One of the things I always tell the more than 20,000 visitors that come through our facility each year is, “Disney got wolves wrong.” The deeply rooted misconceptions about wolves, reinforced by film and media, that prevent people from understanding the essential role of wolves in our environment are the same misconceptions that existed 50 years ago when Wolf Park was founded.


While many may think wolves live in every thick forest across the country, they’ve become functionally extinct in 90% of the lands they once lived in. Wolves historically lived throughout the country for thousands of years, but systematic killings by humans, falsely justified by these age-old misconceptions, have almost erased them from their historic habitats.

One key misconception is that predatory wolf packs are killing large numbers of ranchers’ livestock. However, data from the U.S. Department of Agriculture shows that only about 1% of unwanted livestock deaths are connected to wolves.

This misconception stems from the false notion that wolves wipe out other animals in an ecosystem. In fact, wolves are considered a keystone species, meaning that they actually regulate other prey populations. This, in turn, allows plant and other animal populations to grow and thrive.

two wolves on snowPhoto by Guillaume Archambault on Unsplash

Another misbelief is that gray wolves’ position on the food chain as apex predators will cause their population to balloon without human regulation. However, by living in packs, wolves are able to self-regulate and control their own populations by only letting certain members of the pack breed.

I believe my job became even more important after the US Fish and Wildlife Service removed gray wolves from the endangered species list in January of 2021. This controversial decision stripped wolves’ federal protections and brought back brutal hunting tactics, causing key wolf populations to plummet.

Since the delisting, multiple states have introduced aggressive wolf management plans that have been nothing short of death sentences for the remaining wolves in those states. Idaho’s plan, for instance, allows for up to 90% of the wolf population to be killed. Wisconsin was even forced to halt its hunting season after hunters slaughtered 119 wolves over the target in the first weekend of the season.

Officials claimed the decision to delist had been made after data showed that gray wolf populations had made a successful recovery, but multiple peer-reviewed commissions found the initial proposal misrepresented population data and contained “substantial errors.” It is clear that the decision to delist wolves was not made based on scientific evidence, but a legacy of hatred and misunderstanding wolves.

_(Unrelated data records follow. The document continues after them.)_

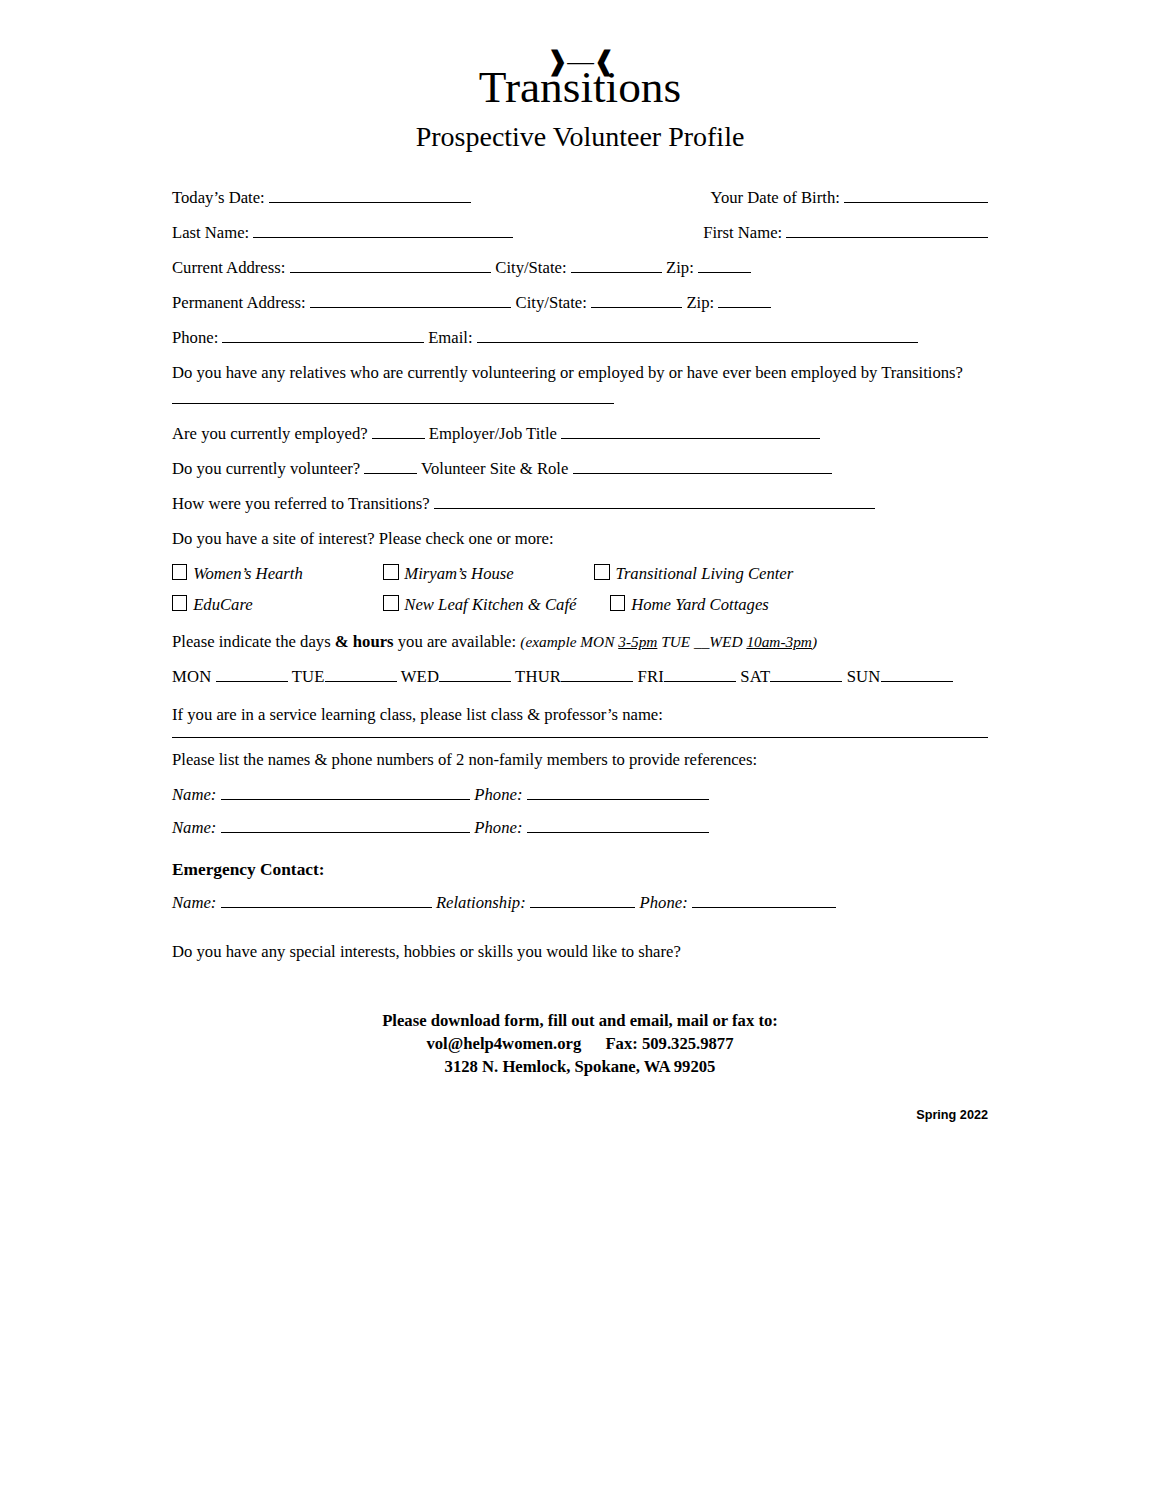❱—❰ Transitions
Prospective Volunteer Profile
Today’s Date:
Your Date of Birth:
Last Name:
First Name:
Current Address: City/State: Zip:
Permanent Address: City/State: Zip:
Phone: Email:
Do you have any relatives who are currently volunteering or employed by or have ever been employed by Transitions?
Are you currently employed? Employer/Job Title
Do you currently volunteer? Volunteer Site & Role
How were you referred to Transitions?
Do you have a site of interest? Please check one or more:
Women’s Hearth Miryam’s House Transitional Living Center
EduCare New Leaf Kitchen & Café Home Yard Cottages
Please indicate the days & hours you are available: (example MON 3-5pm TUE __WED 10am-3pm)
MON TUE WED THUR FRI SAT SUN
If you are in a service learning class, please list class & professor’s name:
Please list the names & phone numbers of 2 non-family members to provide references:
Name: Phone:
Name: Phone:
Emergency Contact:
Name: Relationship: Phone:
Do you have any special interests, hobbies or skills you would like to share?
Please download form, fill out and email, mail or fax to:
vol@help4women.org Fax: 509.325.9877
3128 N. Hemlock, Spokane, WA 99205
Spring 2022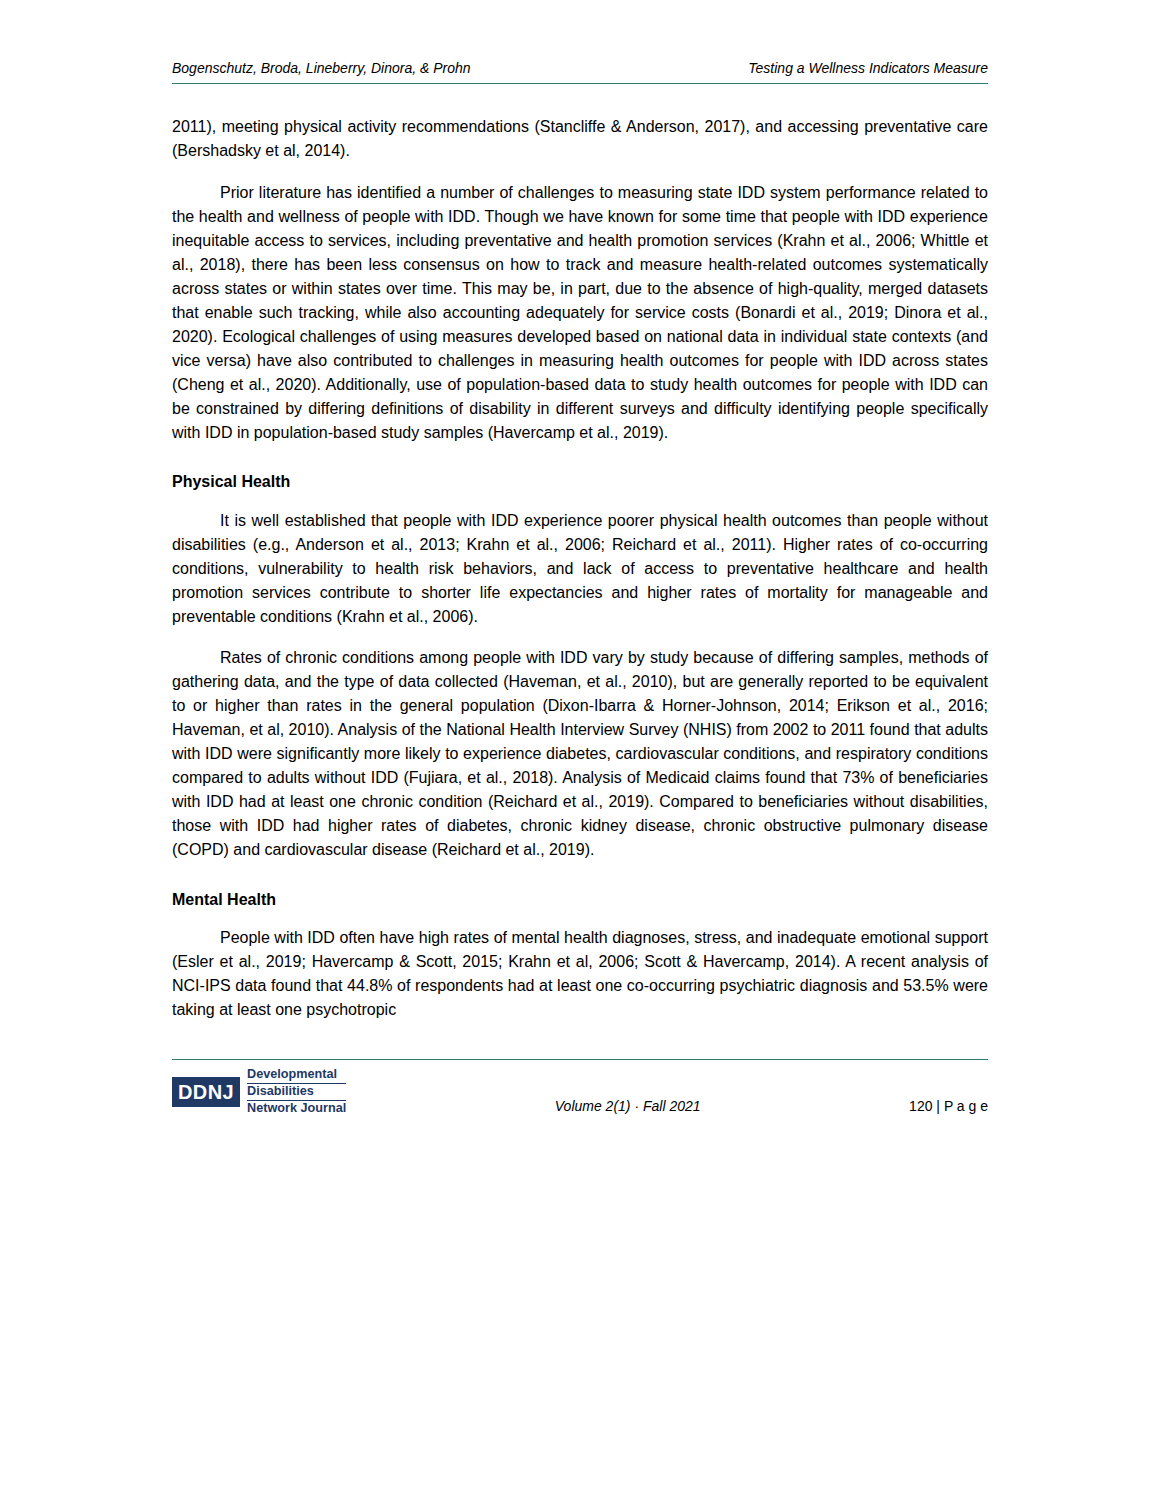Bogenschutz, Broda, Lineberry, Dinora, & Prohn
Testing a Wellness Indicators Measure
2011), meeting physical activity recommendations (Stancliffe & Anderson, 2017), and accessing preventative care (Bershadsky et al, 2014).
Prior literature has identified a number of challenges to measuring state IDD system performance related to the health and wellness of people with IDD. Though we have known for some time that people with IDD experience inequitable access to services, including preventative and health promotion services (Krahn et al., 2006; Whittle et al., 2018), there has been less consensus on how to track and measure health-related outcomes systematically across states or within states over time. This may be, in part, due to the absence of high-quality, merged datasets that enable such tracking, while also accounting adequately for service costs (Bonardi et al., 2019; Dinora et al., 2020). Ecological challenges of using measures developed based on national data in individual state contexts (and vice versa) have also contributed to challenges in measuring health outcomes for people with IDD across states (Cheng et al., 2020). Additionally, use of population-based data to study health outcomes for people with IDD can be constrained by differing definitions of disability in different surveys and difficulty identifying people specifically with IDD in population-based study samples (Havercamp et al., 2019).
Physical Health
It is well established that people with IDD experience poorer physical health outcomes than people without disabilities (e.g., Anderson et al., 2013; Krahn et al., 2006; Reichard et al., 2011). Higher rates of co-occurring conditions, vulnerability to health risk behaviors, and lack of access to preventative healthcare and health promotion services contribute to shorter life expectancies and higher rates of mortality for manageable and preventable conditions (Krahn et al., 2006).
Rates of chronic conditions among people with IDD vary by study because of differing samples, methods of gathering data, and the type of data collected (Haveman, et al., 2010), but are generally reported to be equivalent to or higher than rates in the general population (Dixon-Ibarra & Horner-Johnson, 2014; Erikson et al., 2016; Haveman, et al, 2010). Analysis of the National Health Interview Survey (NHIS) from 2002 to 2011 found that adults with IDD were significantly more likely to experience diabetes, cardiovascular conditions, and respiratory conditions compared to adults without IDD (Fujiara, et al., 2018). Analysis of Medicaid claims found that 73% of beneficiaries with IDD had at least one chronic condition (Reichard et al., 2019). Compared to beneficiaries without disabilities, those with IDD had higher rates of diabetes, chronic kidney disease, chronic obstructive pulmonary disease (COPD) and cardiovascular disease (Reichard et al., 2019).
Mental Health
People with IDD often have high rates of mental health diagnoses, stress, and inadequate emotional support (Esler et al., 2019; Havercamp & Scott, 2015; Krahn et al, 2006; Scott & Havercamp, 2014). A recent analysis of NCI-IPS data found that 44.8% of respondents had at least one co-occurring psychiatric diagnosis and 53.5% were taking at least one psychotropic
DDNJ
Developmental Disabilities Network Journal
Volume 2(1) · Fall 2021
120 | P a g e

That’s why the campaign to relist gray wolves on the endangered species list has found support across the country and been championed by a coalition of conservationists, environmental nonprofit organizations, wildlife advocates, and scientists. Although federal protections were restored in a majority of the continental United States earlier this year, wolves remain vulnerable to hunts in the Northern Rockies where a majority of the slaughter occurs.

At Wolf Park, we’ve hosted summer camps where participants, having learned the legal status of wolves, have joined thousands of Americans across the country to advocate for federally relisting gray wolves on the endangered species list as part of the national #RelistWolves Campaign. We must continue our calls on legislators to protect this iconic species.

But to truly protect wolves for generations to come, we must rid ourselves of the misconceptions that we’ve been exposed to since childhood. We must create a society that is not worried about the Big Bad Wolf coming to blow our houses down and instead sees the animal as protectors of our delicate ecosystem. Wolves deserve a place on our planet just as much as we do.

Christopher Lile is the Education & Advocacy Director at Wolf Park in Indiana and a member of the #RelistWolves Campaign.